I may not have a name for the layers but I have been thinking about them in the quietness of my soul. Each layer seems to make me a little more complicated and makes it harder for me to see the truth. But then again it’s what nature calls survival. A bulb can’t possibly survive without those protective layers around it.
Do I have a point to this narration? While the layers are required to survive, I don’t think an onion has been put to use without being peeled and cut. It looks beautiful just the way it is but to be of value you got to get to the bulb.
Dear Mister God this is @ina talking… I want my life to make a difference and the layers cannot come in the way.
I spent a weekend in the woods in a getaway cabin with some friends and their families. The sound of the woods at night is a one time experience.
Let me attempt to explain:
Felt like an orchestra was playing with musicians never hear of before yet professional in every way. The instruments they used have never been seen before yet were totally melodious. There is a hoot there, a chirp here, a whistle elsewhere, a rattling closer by while in the background there is a gentle wind cheering the musicians on in their unique song. The sky could not resist joining in and broke out with an occasional thunderous roar and a continuous pitter-patter.
I rocked myself on a wooden chair listening to them in stillness. Like I said the sound of the woods at night is a one time experience.
Dear Mister God this is @ina talking… It does not take professional or great instruments to make music. Does it? I guess the sweetest song is one that comes from our soul.
Let’s do a little a word study:
Bold: Webster defines bold as “Not hesitating or fearful in the face of actual or possible danger or rebuff; courageous and daring”
Bravery is not the absence of fear but defying fear. And I believe in the face of possible danger it is innate in us to be brave despite fear.
But I have been exploring another dimension of braveness. Being brave in the dark night of the soul, in the quietness of loneliness, in the absence of love, in the face of being let down, in the hope of something that never comes, in the tears of life and in the battles of everyday emotions.
Unlike bravery in the traditional sense this sort of bravery is something that none of us can escape from and truly tests the will and strength of the human spirit.
It’s an interesting thought because I always defined my own courage in terms of one off situations in my life. But come to think of it it’s not an innate one off episode that qualifies us as bold but rather strength of mind and spirit developed over the years in everyday life.

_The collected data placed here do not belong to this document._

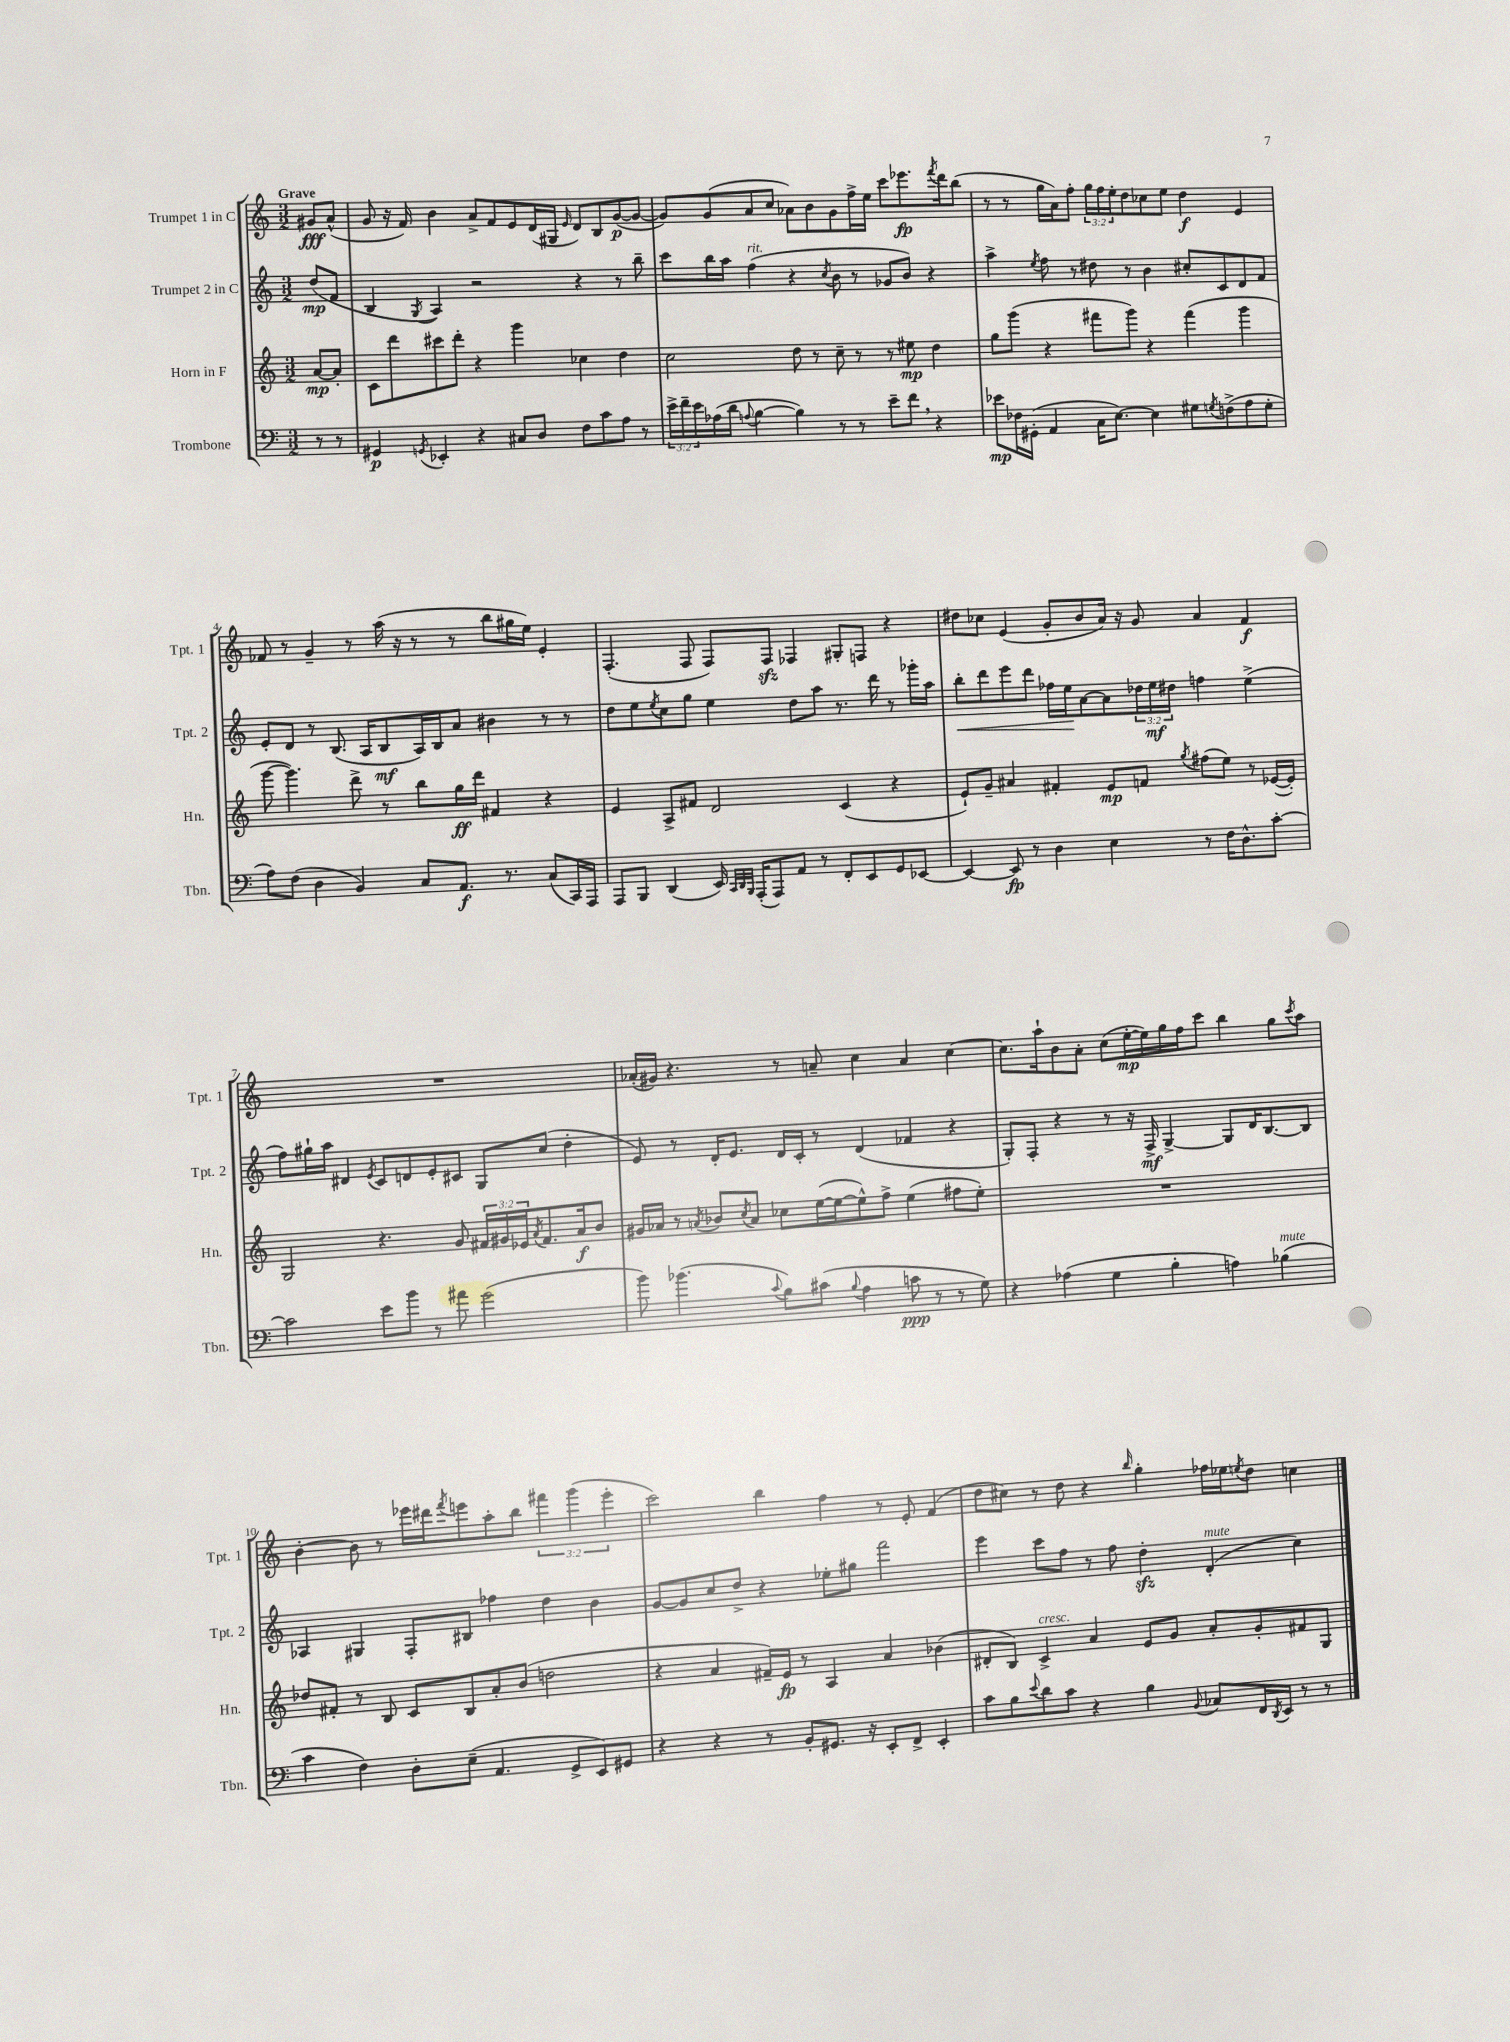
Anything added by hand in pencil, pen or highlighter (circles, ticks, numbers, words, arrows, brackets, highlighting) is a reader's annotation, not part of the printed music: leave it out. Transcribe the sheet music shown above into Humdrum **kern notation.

**kern	**kern	**kern	**kern
*staff4	*staff3	*staff2	*staff1
*clefF4	*clefG2	*clefG2	*clefG2
*k[]	*k[]	*k[]	*k[]
*M3/2	*M3/2	*M3/2	*M3/2
8r	[8a	(8dd	8g#
8r	8a']	8f	(8a^^
=	=	=	=
4GG#	8c	4B	8g
.	8ddd	.	16r
.	.	.	16f)
8qGG	.	8qG	.
4EE-'	8ccc#	4A)	4b
.	8ddd'	.	.
4r	4r	2r	8a^
.	.	.	8f
8C#	4ggg	.	8e
8D	.	.	(16d
.	.	.	16G#
.	.	.	16qqe
8F	4cc-	4r	8d)
8c	.	.	8B
8A	4dd	8r	([8g
8r	.	8bb~	8g_
=	=	=	=
24e^	2cc	8ccc	8g])
24f~	.	.	.
24e	.	.	.
(16A-	.	16bb	(8g
16d	.	16aa	.
8qqA	.	.	.
[4B	.	(4ff	8a
.	.	.	8cc
4B])	8dd	4r	8a-)
.	8r	.	8b
.	.	8qcc	.
8r	8cc~	8b	8g
8r	8r	8r	16ff^
.	.	.	16ee
8e~	8r	8g-	8ccc
8f	8ee#	8b)	8.eee-
4r	4dd	4r	.
.	.	.	8qfff
.	.	.	16ddd
.	.	.	(8bb
=	=	=	=
8e-	8gg	4aa^	8r
16F-	(8ggg	.	8r
(16GG#'	.	.	.
.	.	8qee	.
4AA	4r	8ff	16gg
.	.	.	16a)
.	.	8r	8ff'
16C	8fff#	8dd#	24gg
.	.	.	24ff
[8.E)	.	.	.
.	.	.	24ee'
.	8ggg)	8r	8dd
4E]	4r	4b	8cc-
.	.	.	8ee
8G#	(4fff#	8cc#'	4dd
8qG	.	.	.
(8F^	.	8c	.
8A	4ggg	8d	4e
8G'	.	8f	.
=	=	=	=
8A)	[8ggg	8e'	8f-
(8F	4.ggg])	8d	8r
4D	.	8r	4g~
.	.	(8.B	.
4BB)	8ddd^	.	8r
.	.	16A	.
.	8r	8B	(16aa
.	.	.	16r
8C	8bb	16A)	8r
.	.	16B	.
8.AA	16gg	8a	8r
.	16ddd	.	.
.	4f#	4b#	8bb
8.r	.	.	.
.	.	.	16gg#
.	.	.	16ee)
(8C	4r	8r	4e'
16CC)	.	8r	.
16AAA	.	.	.
=	=	=	=
8AAA	4e	8dd	(4.F'
8BBB	.	8ee	.
.	.	8qee	.
(4DD	8A^	8cc	.
.	8f#	8gg	8F
16EE)	2d	4ee	8F)
32qqCC	.	.	.
32qqDD	.	.	.
32qqBBB	.	.	.
(16AAA'	.	.	.
8AAA)	.	.	8F
8AA	.	8dd	4F-
8r	.	8aa	.
8FF'	(4c	8.r	8G#'
8EE	.	.	8F
.	.	16ddd	.
8GG	4r	8r	4r
[8EE-	.	16ggg-'	.
.	.	16aa	.
=	=	=	=
4EE-_	8e`)	8bb'	8dd#
.	8g~	8ddd	8cc-
8EE-]	4a#	8eee	(4e
8r	.	8ddd	.
4D	4f#'	16ff-	8g'
.	.	16ee	.
.	.	[8a	8b
4E	8e	8a]	16a)
.	.	.	16r
.	8f	24dd-	8g
.	.	24ee	.
.	.	24dd#	.
.	8qgg	.	.
8r	(8ff#	4ff	4a
16F	8ee)	.	.
8.D^^	.	.	.
.	8r	(4ee^	4f
[8c'	([16e-	.	.
.	16e-'])	.	.
=	=	=	=
2c]	2G	8ff)	1.r
.	.	16gg#`	.
.	.	16aa	.
.	.	4d#	.
.	.	8qe	.
8e	4.r	8c	.
8b	.	8d	.
8r	.	8e'	.
8a#	8g	8c#	.
(2g	24f#	8G	.
.	24g#	.	.
.	24e-	.	.
.	8qa	.	.
.	8.f#	(8cc	.
.	.	4dd'	.
.	16a	.	.
.	8b	.	.
=	=	=	=
8b)	16g#	8e)	(16a-'
.	16a-	.	16g#)
(4.b-	8r	8r	4.r
.	8qa	.	.
.	8b-	16d'	.
.	.	8.e	.
.	8qcc	.	.
.	8a	.	.
8qqc	.	.	.
8B)	8cc-	16d	8r
.	.	16c'	.
(8c#	([16ee	8r	8a~
.	16ee_	.	.
8qqB	.	.	.
4A	8ee^^])	(4d	4cc
.	8ff^	.	.
8c	(4ee	4f-	4a
8r	.	.	.
8r	8ff#	4r	[4cc
8G)	8ee')	.	.
=	=	=	=
4r	1.r	8G')	8.cc]
.	.	8F'	.
.	.	.	16aa`
(4A-	.	4r	8b
.	.	.	8a'
4G	.	8r	(8cc
.	.	16r	[16ee'
.	.	16F^	16ee])
4B'	.	[4G^	16gg
.	.	.	16ff
.	.	.	8ccc
4A)	.	8G]	4bb
.	.	16d	.
.	.	[8.B	.
(4B-	.	.	8gg
.	.	.	8qccc
.	.	8B]	8aa
=	=	=	=
4c	8dd-	4A-	[4b'
.	8f#'	.	.
4F)	8r	4G#	8b]
.	8B	.	8r
8D'	8c	8F'	16eee-
.	.	.	16ddd#
.	.	.	8qfff
(8E~	8B	8B#	8eee
4.AA	8a'	4ff-	8aa'
.	(8b	.	8bb
.	2dd	4dd	6fff#
8GG^	.	.	.
.	.	.	(6ggg
8EE)	.	4b	.
.	.	.	6eee'
8GG#	.	.	.
=	=	=	=
4r	4r	[8g	2ccc)
.	.	8g]	.
4r	4a	8cc	.
.	.	8dd^	.
8r	16f#~)	4r	4bb
.	16e	.	.
8BB'	8r	.	.
8.GG#	4A	8ee-'	4ff
.	.	8gg#	.
16r	.	.	.
8EE'	4a	2fff	8r
8FF^	.	.	8e'
4EE'	(4b-	.	(4f
=	=	=	=
8c	8d#'	4eee	8dd
8B	8B)	.	8cc#)
8qqe	.	.	.
8d	4c^	8ccc	8r
8c	.	8ff	8dd
4r	4a	8r	4r
.	.	8ff	.
.	.	.	16qqbb
4B	8e	4dd'	4gg'
.	8g	.	.
8qqBB	.	.	.
8C-	8a'	(4d'	16ff-
.	.	.	16ee-
.	.	.	8qee
16FF	8g'	.	8dd
8qDD	.	.	.
16EE	.	.	.
8r	8f#	4cc)	4cc
8r	8G	.	.
==	==	==	==
*-	*-	*-	*-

Dear Mister God this is @ina talking… Am getting there! =)
This evening I had to go to this shop a short walk away from my house to get a few prescription drugs for my mom. I don’t frequent the shop but I remember the first time I went there. There was this pleasant middle aged gentleman and we smiled and greeted each other. When I was done I looked him in the eye, smiled and tried to say a warm thank you as well as I could.

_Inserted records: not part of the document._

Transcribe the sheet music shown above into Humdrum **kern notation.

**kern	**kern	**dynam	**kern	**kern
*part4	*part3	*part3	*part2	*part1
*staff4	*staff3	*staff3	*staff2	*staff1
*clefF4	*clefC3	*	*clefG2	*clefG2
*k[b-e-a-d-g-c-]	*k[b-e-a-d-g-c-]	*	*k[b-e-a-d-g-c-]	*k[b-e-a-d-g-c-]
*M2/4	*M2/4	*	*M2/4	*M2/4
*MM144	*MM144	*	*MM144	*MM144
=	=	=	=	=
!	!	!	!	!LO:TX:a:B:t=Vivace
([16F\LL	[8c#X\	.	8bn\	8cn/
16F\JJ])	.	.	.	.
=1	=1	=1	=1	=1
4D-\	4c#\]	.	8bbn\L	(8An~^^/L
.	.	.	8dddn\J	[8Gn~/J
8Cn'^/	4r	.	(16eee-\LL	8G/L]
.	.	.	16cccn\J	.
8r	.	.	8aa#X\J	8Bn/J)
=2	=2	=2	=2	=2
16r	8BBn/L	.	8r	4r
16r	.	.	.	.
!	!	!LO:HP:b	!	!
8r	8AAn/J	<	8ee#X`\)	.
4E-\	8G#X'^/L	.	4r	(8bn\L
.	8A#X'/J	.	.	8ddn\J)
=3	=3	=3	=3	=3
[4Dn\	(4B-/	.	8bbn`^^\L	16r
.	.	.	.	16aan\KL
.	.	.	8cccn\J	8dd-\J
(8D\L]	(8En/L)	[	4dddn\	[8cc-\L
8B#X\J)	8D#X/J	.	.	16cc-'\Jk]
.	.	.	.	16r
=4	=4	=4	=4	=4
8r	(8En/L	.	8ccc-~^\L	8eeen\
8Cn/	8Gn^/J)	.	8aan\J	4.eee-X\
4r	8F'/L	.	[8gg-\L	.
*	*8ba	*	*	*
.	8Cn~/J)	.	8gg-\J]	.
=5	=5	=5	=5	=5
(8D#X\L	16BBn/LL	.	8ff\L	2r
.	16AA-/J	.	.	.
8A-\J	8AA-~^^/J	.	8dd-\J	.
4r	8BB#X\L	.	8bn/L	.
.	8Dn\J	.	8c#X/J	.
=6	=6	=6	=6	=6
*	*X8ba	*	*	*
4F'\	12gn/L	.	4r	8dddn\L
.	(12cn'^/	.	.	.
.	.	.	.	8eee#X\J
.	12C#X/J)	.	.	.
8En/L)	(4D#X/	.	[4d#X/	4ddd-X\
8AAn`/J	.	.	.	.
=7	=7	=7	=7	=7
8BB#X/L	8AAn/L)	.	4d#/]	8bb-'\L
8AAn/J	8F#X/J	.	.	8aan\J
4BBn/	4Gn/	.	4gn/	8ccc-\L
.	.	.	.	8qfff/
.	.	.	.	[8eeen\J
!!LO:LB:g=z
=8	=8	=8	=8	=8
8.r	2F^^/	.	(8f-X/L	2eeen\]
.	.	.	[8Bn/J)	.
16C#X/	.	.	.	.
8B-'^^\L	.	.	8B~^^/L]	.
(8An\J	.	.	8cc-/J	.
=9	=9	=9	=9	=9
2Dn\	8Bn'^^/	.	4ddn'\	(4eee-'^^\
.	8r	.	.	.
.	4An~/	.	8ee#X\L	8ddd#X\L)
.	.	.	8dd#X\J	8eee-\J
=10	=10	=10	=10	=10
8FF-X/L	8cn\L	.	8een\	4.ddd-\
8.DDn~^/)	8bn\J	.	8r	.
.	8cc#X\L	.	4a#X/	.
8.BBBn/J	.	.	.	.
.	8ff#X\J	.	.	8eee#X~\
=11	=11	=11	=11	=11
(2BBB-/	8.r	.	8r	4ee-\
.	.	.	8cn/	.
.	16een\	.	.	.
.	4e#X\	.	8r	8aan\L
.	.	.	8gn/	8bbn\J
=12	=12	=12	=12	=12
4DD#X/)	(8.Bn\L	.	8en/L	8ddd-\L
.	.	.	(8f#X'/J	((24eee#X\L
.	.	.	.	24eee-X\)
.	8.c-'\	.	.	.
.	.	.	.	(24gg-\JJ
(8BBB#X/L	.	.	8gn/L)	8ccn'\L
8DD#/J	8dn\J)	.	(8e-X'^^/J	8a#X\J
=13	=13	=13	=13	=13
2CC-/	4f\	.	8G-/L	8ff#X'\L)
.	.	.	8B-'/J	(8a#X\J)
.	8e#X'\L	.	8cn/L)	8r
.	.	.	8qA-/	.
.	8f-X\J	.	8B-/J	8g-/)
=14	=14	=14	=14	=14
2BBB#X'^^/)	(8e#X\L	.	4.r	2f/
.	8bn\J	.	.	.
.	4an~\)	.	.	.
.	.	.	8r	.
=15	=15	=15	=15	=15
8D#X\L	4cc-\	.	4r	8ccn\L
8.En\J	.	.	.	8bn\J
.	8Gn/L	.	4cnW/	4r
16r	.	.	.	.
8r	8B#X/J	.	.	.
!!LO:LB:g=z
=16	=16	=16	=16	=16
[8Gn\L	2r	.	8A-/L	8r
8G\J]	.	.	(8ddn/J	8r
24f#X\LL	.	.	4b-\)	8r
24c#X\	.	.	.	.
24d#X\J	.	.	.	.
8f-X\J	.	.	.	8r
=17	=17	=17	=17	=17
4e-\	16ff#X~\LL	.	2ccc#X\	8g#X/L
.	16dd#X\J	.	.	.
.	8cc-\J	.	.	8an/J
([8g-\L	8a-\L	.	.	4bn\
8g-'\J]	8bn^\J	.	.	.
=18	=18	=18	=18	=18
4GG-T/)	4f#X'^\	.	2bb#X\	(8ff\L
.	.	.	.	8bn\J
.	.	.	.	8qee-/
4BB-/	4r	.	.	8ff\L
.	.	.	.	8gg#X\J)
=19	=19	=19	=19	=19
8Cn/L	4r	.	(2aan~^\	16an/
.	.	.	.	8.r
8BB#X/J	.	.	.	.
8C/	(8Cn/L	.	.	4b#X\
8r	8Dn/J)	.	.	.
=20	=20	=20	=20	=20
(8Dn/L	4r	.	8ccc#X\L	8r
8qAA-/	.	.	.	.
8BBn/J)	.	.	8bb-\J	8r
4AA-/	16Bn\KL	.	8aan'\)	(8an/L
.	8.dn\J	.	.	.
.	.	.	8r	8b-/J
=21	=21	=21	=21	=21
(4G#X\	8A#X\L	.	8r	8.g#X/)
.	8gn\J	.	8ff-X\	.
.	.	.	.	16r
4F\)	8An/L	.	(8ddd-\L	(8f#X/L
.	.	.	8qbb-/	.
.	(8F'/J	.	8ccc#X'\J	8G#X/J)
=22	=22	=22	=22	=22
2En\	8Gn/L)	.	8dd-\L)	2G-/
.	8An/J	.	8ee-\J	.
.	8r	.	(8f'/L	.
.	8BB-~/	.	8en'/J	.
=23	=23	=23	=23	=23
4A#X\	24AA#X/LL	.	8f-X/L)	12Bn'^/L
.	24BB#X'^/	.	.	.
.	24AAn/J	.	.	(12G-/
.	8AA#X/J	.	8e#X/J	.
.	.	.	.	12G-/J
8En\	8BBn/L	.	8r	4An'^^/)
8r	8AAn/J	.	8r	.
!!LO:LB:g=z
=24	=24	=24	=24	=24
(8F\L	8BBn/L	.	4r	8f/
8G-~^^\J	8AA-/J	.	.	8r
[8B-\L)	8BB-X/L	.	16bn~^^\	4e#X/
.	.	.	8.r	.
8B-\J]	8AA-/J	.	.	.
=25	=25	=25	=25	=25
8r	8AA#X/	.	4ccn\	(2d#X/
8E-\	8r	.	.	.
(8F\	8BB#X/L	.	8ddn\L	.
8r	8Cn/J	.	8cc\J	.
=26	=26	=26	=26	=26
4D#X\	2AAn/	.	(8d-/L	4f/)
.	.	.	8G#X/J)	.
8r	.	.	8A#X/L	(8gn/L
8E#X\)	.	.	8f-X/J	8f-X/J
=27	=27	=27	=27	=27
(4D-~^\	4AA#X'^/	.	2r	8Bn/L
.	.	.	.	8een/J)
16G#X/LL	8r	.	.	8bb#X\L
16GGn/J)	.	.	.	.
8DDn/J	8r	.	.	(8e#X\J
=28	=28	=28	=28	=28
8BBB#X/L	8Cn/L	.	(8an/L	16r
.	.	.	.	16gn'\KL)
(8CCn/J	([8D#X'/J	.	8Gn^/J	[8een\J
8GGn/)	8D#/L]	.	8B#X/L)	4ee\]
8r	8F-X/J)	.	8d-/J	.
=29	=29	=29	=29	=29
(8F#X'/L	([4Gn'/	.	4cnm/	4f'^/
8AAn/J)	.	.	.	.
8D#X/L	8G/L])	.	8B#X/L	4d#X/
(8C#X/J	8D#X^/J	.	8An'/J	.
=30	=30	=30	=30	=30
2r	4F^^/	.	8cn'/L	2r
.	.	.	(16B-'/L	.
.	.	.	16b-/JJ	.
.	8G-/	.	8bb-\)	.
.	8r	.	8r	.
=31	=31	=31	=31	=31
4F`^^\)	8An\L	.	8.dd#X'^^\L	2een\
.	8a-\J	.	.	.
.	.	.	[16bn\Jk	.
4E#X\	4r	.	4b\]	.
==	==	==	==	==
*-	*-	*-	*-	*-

Since then I’ve been there a few times and it’s always a pleasant 3 to 5 minutes of interaction. This evening he was not in the shop but there was a pleasant girl. Once I was done I turned around and found him walking towards the store. He warmly smiled, said hello and inquired if I had got all I needed.
His courteousness put a broad smile on my face and reminded me of the umpteen nameless friends I have. The watchmen I see everyday on my way to work, the lady staff who help keep the place clean, the person who politely held the door for me till I walked past, the young girls who help me fill my vehicle with petrol, the helpers at the counter on the grocery shop close by, the girl who sat next to me on the public bus today, and so many more.
Some have been one time acquaintances and some are once in awhile acquaintances. What held my attention was the fact that all these interactions in some ways have helped us enrich each others life and was the cause for me to be having a BROAD smile on my face!
Dear Mister God, this is @ina talking . . . I say a little prayer for all my nameless friends and may I be a named and nameless friend to many more.